***** EXTRAIT FOURNI

Dans son discours, lundi 27 septembre, lors du débat de haut niveau de la 76e Assemblée générale des Nations Unies, le ministre des Affaires étrangères Nasser Bourita a exprimé la disposition du Maroc à continuer à coopérer avec les Nations Unies, dans le cadre des efforts déployés par son secrétaire général pour parvenir à une « solution politique réaliste, pragmatique et durable, basée sur le compromis dans le plein respect de la souveraineté du Maroc et de son intégrité territoriale« .

Cette solution ne peut être trouvée que si l’Algérie assume son entière responsabilité dans le processus politique des Tables rondes, à la mesure de sa responsabilité dans la création et le maintien de ce conflit, a-t-il insisté. « L’initiative d’autonomie présentée par le Maroc en 2007 demeure l’unique voie vers une solution politique et définitive à ce différend régional artificiel », a-t-il ajouté.

Le ministre a également rappelé que le Maroc, depuis son indépendance, a placé la question du soutien à la stabilité dans son environnement régional et international au cœur de sa diplomatie, soulignant que le Royaume demeure engagé à œuvrer, en faveur du règlement définitif du conflit régional autour du Sahara marocain, dans le plein respect de son intégrité territoriale et dans le cadre de sa souveraineté nationale.

**********
***** LISTING FOURNI

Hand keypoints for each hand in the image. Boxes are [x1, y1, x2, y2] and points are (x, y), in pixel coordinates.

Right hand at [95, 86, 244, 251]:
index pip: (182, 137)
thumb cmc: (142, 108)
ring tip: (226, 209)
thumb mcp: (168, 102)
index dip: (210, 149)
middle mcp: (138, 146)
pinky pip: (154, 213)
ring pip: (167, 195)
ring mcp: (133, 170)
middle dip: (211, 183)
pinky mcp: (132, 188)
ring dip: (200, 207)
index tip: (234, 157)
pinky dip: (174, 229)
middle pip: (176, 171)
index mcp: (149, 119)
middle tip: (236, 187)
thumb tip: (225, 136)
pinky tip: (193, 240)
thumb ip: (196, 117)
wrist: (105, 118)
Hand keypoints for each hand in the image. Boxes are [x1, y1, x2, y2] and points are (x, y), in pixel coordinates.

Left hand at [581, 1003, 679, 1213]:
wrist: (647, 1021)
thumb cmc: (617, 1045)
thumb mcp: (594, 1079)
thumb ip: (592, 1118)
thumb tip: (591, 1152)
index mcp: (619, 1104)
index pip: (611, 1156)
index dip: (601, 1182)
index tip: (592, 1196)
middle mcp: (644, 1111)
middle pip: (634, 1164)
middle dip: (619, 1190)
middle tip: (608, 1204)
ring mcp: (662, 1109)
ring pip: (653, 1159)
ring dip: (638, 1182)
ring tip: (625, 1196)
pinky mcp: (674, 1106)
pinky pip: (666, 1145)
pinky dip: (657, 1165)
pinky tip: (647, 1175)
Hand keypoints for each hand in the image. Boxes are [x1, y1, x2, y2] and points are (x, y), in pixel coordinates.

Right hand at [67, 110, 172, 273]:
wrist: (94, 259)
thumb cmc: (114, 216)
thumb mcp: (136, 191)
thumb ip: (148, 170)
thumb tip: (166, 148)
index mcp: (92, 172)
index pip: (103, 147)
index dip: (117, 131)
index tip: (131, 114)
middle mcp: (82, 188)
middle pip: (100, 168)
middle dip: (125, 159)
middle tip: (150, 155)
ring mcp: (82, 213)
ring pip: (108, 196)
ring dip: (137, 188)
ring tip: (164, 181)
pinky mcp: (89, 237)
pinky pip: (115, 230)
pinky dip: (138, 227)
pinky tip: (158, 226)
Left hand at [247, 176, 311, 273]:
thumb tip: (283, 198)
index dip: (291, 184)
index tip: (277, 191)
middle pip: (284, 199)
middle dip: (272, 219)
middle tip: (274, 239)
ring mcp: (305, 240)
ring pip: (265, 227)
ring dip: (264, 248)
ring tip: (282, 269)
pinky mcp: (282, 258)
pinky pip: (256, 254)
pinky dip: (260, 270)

**********

_CONSIGNE 1_
D'après l'extrait sur le discours de Nasser Bourita à l'ONU, en quelle année le Maroc a-t-il présenté son initiative d'autonomie ?
_CONSIGNE 2_
Dans la citation du premier paragraphe de l'extrait sur le discours de Nasser Bourita, relevez tous les adjectifs coordonnés qui suivent directement « solution politique ».
_CONSIGNE 3_
Prolongez l'extrait sur le discours de Nasser Bourita à l'ONU en reprenant après sa dernière phrase.
Le listing constitue un matériau à part, indépendant de l'extrait.

_RÉPONSE 1_
En 2007.

_RÉPONSE 2_
réaliste, pragmatique, durable

_RÉPONSE 3_
A Tindouf, l’Algérie a cédé ses responsabilités à un groupe armé séparatiste

Nasser Bourita a, de même, fait part de la préoccupation du Maroc quant à la situation humanitaire tragique des populations des camps de Tindouf, où le pays hôte, l’Algérie, a cédé ses responsabilités à un groupe armé séparatiste, en violation flagrante des principes du droit international humanitaire.

A cette occasion, le ministre a appelé la communauté internationale à agir afin d’amener l’Algérie à respecter ses engagements, en vertu des conventions internationales, notamment en permettant au Haut commissariat aux réfugiés de procéder à l’enregistrement et au recensement de ces populations, conformément aux demandes successives du Conseil de sécurité.

L’Algérie change de position sur les table-rondes

Lors d’un entretien, lundi 27 septembre, avec le représentant du polisario, Mohamed Salem Ould Salek, le ministre algérien des Affaires étrangères, Ramtane Lamamra, a évoqué « les efforts consentis pour  la reprise des négociations bilatérales entre le Maroc et le polisario ».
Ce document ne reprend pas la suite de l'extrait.